Everything Under the Sun


Last week, I was a chef.  Good Italian cooking on the stove.  Pesto and green beans and not a single burnt end or garlic clove.

I think I know what I’m doing.

This week, I leave the pasta boiling for too long.  I like it that way — the same state of mess that took me forever to perfect: washed hair but wind-swept; charred stovetops and tables unkept.

I am a French girl on the windowsill with her favorite songs spiraling serenades into the square below; no chores, no job — just free money to blow.

They tell me this is not knowing what I’m doing.

I think, for too long, we have pretended we are intellectuals. We are not intellectuals.  We are monkeys in suits and ball gowns, eating fruit. I am not the philosopher, nor the muse, but the knee that pavement made bruised.  I am wandering and wholly uncared for.

I live in the dystopia that calls for whispering, back-behind glances and troubled little romances.  I am the author in the modern world making them up.  I am the gardener in her backyard who knows all her secrets; I give her daughter a flower on Sundays and a vase so she can keep it.

They tell me this is knowing what I’m doing.

Today, I will be a linguist.  Work with ancient Greek or Japanese but will be totally and completely at ease.  No sharp breaths or head in hands.  No trying on turtlenecks then cancelling my plans.  No indecisiveness.  No go-in-this-shop-but-come-out-the-back-door; no practice autographs or a begging for more. For once,

I will be the brain of the operation.  The way I feel at home in my bed, where I can make things up and not fall upon its dread.
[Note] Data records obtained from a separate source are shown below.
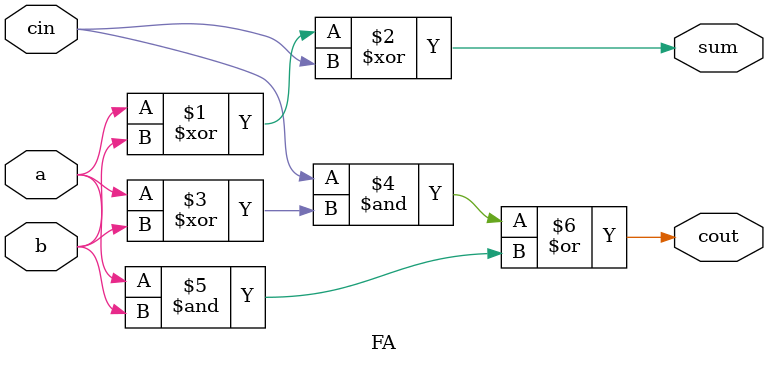
<source format=v>
module FA(a,b,cin,sum,cout);
input a,b,cin;
output sum,cout;
assign sum=a^b^cin;
assign cout=(cin&(a^b))|(a&b);
endmodule
</source>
Tell me I know what I’m doing.

But tomorrow, I will be the first thing that comes to mind.  Hyperfixation or the darling of mankind.  I have to be.  Who else will I be?

(cashier, movie star, girlfriend, memoir)
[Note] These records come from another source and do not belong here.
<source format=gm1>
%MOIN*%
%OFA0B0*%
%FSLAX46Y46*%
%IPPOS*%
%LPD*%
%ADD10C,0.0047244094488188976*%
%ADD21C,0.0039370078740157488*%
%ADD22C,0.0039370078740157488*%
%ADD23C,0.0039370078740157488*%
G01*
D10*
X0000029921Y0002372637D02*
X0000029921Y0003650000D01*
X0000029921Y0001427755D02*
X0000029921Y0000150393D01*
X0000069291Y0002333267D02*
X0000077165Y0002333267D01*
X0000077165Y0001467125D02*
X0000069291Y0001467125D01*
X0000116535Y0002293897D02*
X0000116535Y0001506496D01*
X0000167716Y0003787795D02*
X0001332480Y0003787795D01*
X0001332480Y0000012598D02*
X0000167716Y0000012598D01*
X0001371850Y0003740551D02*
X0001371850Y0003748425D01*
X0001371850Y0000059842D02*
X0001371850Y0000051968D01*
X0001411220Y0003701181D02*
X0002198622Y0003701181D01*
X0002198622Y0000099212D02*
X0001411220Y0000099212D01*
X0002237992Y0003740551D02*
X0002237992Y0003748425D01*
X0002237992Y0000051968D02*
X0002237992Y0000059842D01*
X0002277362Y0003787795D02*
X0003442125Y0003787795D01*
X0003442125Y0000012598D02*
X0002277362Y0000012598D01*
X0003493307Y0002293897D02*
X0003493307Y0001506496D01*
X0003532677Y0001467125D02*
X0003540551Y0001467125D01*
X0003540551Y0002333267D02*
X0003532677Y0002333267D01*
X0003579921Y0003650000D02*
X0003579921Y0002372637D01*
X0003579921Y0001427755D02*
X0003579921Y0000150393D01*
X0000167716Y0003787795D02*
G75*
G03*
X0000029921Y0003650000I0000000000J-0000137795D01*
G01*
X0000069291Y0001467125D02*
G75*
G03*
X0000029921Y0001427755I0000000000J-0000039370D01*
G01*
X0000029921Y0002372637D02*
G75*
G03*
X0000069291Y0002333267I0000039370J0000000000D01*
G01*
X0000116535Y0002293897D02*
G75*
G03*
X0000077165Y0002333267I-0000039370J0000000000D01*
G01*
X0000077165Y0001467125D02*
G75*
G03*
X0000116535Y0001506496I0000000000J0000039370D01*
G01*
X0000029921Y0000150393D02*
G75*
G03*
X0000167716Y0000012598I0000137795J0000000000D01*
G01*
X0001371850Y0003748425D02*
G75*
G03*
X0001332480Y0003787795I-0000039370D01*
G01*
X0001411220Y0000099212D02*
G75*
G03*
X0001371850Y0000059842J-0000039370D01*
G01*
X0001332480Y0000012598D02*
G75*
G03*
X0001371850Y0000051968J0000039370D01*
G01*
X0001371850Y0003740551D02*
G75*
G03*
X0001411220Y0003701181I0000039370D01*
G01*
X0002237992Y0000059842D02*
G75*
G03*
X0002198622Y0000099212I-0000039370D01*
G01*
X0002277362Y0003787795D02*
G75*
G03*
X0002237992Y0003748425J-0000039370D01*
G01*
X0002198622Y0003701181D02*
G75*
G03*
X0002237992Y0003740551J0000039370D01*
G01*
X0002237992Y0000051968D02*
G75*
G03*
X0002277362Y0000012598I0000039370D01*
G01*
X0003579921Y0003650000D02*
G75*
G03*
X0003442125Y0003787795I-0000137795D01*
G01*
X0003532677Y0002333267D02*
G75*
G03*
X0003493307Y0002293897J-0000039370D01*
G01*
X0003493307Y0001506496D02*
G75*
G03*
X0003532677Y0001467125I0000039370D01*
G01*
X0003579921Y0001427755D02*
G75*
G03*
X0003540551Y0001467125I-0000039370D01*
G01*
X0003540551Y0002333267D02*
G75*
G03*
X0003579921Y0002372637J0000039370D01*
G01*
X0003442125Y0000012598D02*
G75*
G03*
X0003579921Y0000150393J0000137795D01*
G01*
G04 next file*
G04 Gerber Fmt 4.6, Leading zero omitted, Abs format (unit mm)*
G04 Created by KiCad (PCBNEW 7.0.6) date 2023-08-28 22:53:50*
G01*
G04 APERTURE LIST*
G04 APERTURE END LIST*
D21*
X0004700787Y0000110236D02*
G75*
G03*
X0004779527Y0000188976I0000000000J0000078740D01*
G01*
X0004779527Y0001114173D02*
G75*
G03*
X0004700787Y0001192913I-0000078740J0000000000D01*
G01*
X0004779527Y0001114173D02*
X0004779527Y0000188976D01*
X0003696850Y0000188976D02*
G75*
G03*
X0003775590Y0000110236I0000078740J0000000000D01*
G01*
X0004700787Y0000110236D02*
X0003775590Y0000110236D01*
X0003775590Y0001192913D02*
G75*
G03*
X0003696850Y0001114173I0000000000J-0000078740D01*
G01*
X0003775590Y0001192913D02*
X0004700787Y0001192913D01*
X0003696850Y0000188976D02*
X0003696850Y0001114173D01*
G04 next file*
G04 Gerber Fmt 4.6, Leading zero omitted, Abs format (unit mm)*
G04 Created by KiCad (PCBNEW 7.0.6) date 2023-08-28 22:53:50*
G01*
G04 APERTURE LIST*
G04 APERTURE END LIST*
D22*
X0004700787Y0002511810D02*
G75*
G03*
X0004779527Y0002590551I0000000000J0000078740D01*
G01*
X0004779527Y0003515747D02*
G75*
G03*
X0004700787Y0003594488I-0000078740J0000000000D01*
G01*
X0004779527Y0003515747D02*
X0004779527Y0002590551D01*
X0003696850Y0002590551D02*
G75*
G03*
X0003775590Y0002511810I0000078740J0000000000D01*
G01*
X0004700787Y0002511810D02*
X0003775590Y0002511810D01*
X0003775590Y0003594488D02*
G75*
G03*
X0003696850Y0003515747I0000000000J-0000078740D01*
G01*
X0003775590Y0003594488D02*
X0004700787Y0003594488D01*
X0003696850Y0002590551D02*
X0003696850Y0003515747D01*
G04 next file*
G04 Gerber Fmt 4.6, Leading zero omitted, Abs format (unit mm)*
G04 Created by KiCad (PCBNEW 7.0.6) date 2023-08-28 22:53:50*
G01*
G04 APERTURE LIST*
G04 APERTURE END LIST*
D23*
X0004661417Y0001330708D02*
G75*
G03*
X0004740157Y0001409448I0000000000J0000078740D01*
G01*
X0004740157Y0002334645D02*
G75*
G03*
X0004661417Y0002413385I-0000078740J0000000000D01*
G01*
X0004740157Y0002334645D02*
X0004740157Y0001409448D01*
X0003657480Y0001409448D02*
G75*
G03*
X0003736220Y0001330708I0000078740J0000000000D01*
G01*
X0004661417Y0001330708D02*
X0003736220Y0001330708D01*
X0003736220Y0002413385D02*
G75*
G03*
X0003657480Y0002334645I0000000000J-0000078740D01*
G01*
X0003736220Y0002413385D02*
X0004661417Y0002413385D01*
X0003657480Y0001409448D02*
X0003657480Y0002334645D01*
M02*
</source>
(screenplay writer, olympian fighter, educator, backbiter)

Tell me I don’t know what I’m doing.

No time — usher along.  Move the words; don’t say it wrong.  Look pretty.  Look wanted.  Sound no alarms but tell them that you’re haunted.  Be the editor and the publicist and the elusive writer with mad ideas.  Be the the friend and the mentor and the smothering mother whose trustee is

life.  Just as it is.  No sudden movements or unattainable dreams.  Not the messages misinterpreted, or a failed product and its schemes.
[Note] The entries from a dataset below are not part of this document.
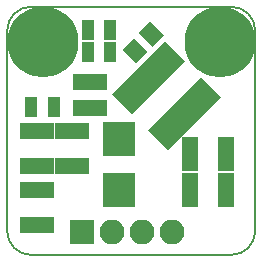
<source format=gbr>
G04 #@! TF.FileFunction,Soldermask,Top*
%FSLAX46Y46*%
G04 Gerber Fmt 4.6, Leading zero omitted, Abs format (unit mm)*
G04 Created by KiCad (PCBNEW 4.0.5) date Sunday, 09. April 2017 'u35' 15:35:46*
%MOMM*%
%LPD*%
G01*
G04 APERTURE LIST*
%ADD10C,0.100000*%
%ADD11C,0.150000*%
%ADD12R,1.050000X1.460000*%
%ADD13C,6.000000*%
%ADD14R,2.700000X2.900000*%
%ADD15R,2.100000X2.100000*%
%ADD16O,2.100000X2.100000*%
%ADD17R,1.100000X1.700000*%
%ADD18R,2.900000X1.400000*%
%ADD19R,1.400000X2.900000*%
G04 APERTURE END LIST*
D10*
D11*
X139000000Y-110000000D02*
G75*
G03X141000000Y-108000000I0J2000000D01*
G01*
X120000000Y-108000000D02*
G75*
G03X122000000Y-110000000I2000000J0D01*
G01*
X141000000Y-91000000D02*
G75*
G03X139000000Y-89000000I-2000000J0D01*
G01*
X122000000Y-89000000D02*
G75*
G03X120000000Y-91000000I0J-2000000D01*
G01*
X139000000Y-110000000D02*
X122000000Y-110000000D01*
X141000000Y-91000000D02*
X141000000Y-108000000D01*
X122000000Y-89000000D02*
X139000000Y-89000000D01*
X120000000Y-108000000D02*
X120000000Y-91000000D01*
D12*
X127950000Y-95400000D03*
X127000000Y-95400000D03*
X126050000Y-95400000D03*
X126050000Y-97600000D03*
X127950000Y-97600000D03*
X127000000Y-97600000D03*
D13*
X138000000Y-92000000D03*
X123000000Y-92000000D03*
D10*
G36*
X130881281Y-93785445D02*
X129714555Y-92618719D01*
X130704505Y-91628769D01*
X131871231Y-92795495D01*
X130881281Y-93785445D01*
X130881281Y-93785445D01*
G37*
G36*
X132295495Y-92371231D02*
X131128769Y-91204505D01*
X132118719Y-90214555D01*
X133285445Y-91381281D01*
X132295495Y-92371231D01*
X132295495Y-92371231D01*
G37*
D14*
X129500000Y-100230000D03*
X129500000Y-104530000D03*
D15*
X126350000Y-108095000D03*
D16*
X128890000Y-108095000D03*
X131430000Y-108095000D03*
X133970000Y-108095000D03*
D17*
X123950000Y-97500000D03*
X122050000Y-97500000D03*
X128705000Y-90950000D03*
X126805000Y-90950000D03*
X126805000Y-92855000D03*
X128705000Y-92855000D03*
D10*
G36*
X138131550Y-96606066D02*
X133606066Y-101131550D01*
X131909010Y-99434494D01*
X136434494Y-94909010D01*
X138131550Y-96606066D01*
X138131550Y-96606066D01*
G37*
G36*
X135090990Y-93565506D02*
X130565506Y-98090990D01*
X128868450Y-96393934D01*
X133393934Y-91868450D01*
X135090990Y-93565506D01*
X135090990Y-93565506D01*
G37*
D18*
X122500000Y-107500000D03*
X122500000Y-104500000D03*
X122500000Y-99500000D03*
X122500000Y-102500000D03*
X125500000Y-99500000D03*
X125500000Y-102500000D03*
D19*
X138500000Y-101500000D03*
X135500000Y-101500000D03*
X138500000Y-104500000D03*
X135500000Y-104500000D03*
M02*

</source>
I think I’m failing at what I’m doing.

But tomorrow, I will make a deal with the devil.  Everything at once, I will say.  Everyone in a lifetime, I will pray.  Enough to keep me shaking myself awake with another task left undone: call the hairdresser and read the internet and, in between, make sure you’re having fun.  Enough to keep my shoulders tight and my eyes good friends with all not said and all not done, and

I know the reality of black magic.  Table manners lost to checklists and sex appeal.  Oh handsome devil, will you accept the deal?  Keep me up at night with my fifty-fifth passion project only to wake the world up and have them tell me I’ve lost it.  Will you let me speak to everyone I love at once?  Spend nights with every ex I thought I adored — make me a terribly popular word?

The curtains are closing now.  The crew wants their checks.  Am I the employer or the employed?  Tell me,

who

will I

be next?

I don’t think I know what I’m doing.